En 1918, la grippe espagnole, surnommée la « grande tueuse », a causé entre 50 et 100 millions de morts dans le monde, dont plus de 50 000 au Canada et près de 15 000 au Québec. Mais sur la Côte-Nord, le village de Baie-Johan-Beetz a été épargné par cette épidémie. Selon les historiens, il aurait échappé aux dangers de la grippe grâce notamment aux connaissances de celui qui a donné son nom à cette localité, Johan Beetz.
Le professeur d’histoire et de géographie à l’école secondaire Jean-du-Nord de Sept-Îles, Francis Abud, rappelle qu’à l’époque, la Côte-Nord était isolée par voie terrestre du reste du Québec.
Nous avons été transportés [vers la Côte-Nord] en bateau. Le transport maritime était un incubateur de virus. Toutes les communautés de la Côte-Nord ont été touchées par la grippe, sauf Baie-Johan-Beetz
il explique.
L’enseignant indique que la position géographique et les décisions politiques prises par la communauté ont contribué à protéger ce village.

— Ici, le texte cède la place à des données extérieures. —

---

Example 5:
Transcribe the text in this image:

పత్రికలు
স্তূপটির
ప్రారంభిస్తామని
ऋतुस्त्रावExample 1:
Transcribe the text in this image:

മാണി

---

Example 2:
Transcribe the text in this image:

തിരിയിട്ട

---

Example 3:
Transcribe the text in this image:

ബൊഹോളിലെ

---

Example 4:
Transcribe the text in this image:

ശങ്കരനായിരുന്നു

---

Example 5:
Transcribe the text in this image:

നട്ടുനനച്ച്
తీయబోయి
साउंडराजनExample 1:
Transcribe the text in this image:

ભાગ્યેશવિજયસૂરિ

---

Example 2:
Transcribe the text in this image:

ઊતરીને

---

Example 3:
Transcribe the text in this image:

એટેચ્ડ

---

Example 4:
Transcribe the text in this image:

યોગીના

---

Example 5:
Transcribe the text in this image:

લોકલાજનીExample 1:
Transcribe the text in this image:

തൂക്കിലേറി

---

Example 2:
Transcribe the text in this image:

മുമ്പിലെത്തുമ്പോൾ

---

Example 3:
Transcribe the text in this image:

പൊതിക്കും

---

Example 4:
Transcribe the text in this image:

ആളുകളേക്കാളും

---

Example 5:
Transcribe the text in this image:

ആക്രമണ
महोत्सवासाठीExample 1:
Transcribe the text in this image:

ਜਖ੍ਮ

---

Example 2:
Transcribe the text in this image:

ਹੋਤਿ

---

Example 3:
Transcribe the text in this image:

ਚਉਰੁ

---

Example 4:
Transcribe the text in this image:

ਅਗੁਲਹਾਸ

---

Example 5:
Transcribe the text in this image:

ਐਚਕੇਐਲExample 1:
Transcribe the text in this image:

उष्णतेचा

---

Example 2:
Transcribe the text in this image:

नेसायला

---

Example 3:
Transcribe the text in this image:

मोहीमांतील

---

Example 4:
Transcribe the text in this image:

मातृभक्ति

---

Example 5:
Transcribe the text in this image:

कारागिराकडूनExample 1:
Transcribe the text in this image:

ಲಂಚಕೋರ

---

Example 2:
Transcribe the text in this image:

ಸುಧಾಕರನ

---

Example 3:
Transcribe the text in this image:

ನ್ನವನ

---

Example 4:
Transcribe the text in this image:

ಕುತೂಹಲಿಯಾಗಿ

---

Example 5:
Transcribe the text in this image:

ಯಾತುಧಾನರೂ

A l’époque, le village était dirigé par Johan Beetz, le fondateur de la communauté. Il est chirurgien naturel et biologiste belge. Il comprend les dangers de la contagion. Grâce au télégraphe, il se tenait très informé de l’évolution de la maladie. Il rassemblera la communauté, et collectivement, il décide de fermer [ses portes] au reste de la province
dit Francis Abud.
Marie-Josée Biron a enseigné l’histoire au Cégep de Baie-Comeau, notamment en 2020, en pleine pandémie de COVID-19. Durant cette période, lors d’une interview accordée à l’émission Bonjour Côteelle revient sur les événements entourant l’isolement de Baie-Johan-Beetz au début du 20e siècle.
Les gens ont rapidement écouté M. Johan Beetz car il était considéré [comme un] savant. Il a vu les progrès fulgurants [de la grippe espagnole] sur la Côte-Nord. Il décide de prendre les mesures nécessaires pour épargner son village.
Quarantaine du village
Selon Francis Abud, couper Baie-Johan-Beetz du reste du Québec n’était pas une tâche complexe.
Il était assez facile de circonscrire, d’isoler le village de Baie-Johan-Beetz. Relations avec le monde extérieur [étaient] assez limité. bateaux [venaient] deux ou trois fois par an pour le courrier, sauf ceux pour la pêche.
Des mesures ont été mises en place pour assurer l’isolement du village.
Si un bateau s’approchait de la communauté, un équipage de Baie-Johan-Beetz montait à bord du bateau. Des armes étaient présentes. Nous avons demandé aux gens de voir s’il y avait des malades à bord. Ensuite, nous avons mis en quarantaine les expéditions qui arrivaient au village.
dit Francis Abud.
La municipalité de Baie-Johan-Beetz, en Minganie. (Photo d’archives)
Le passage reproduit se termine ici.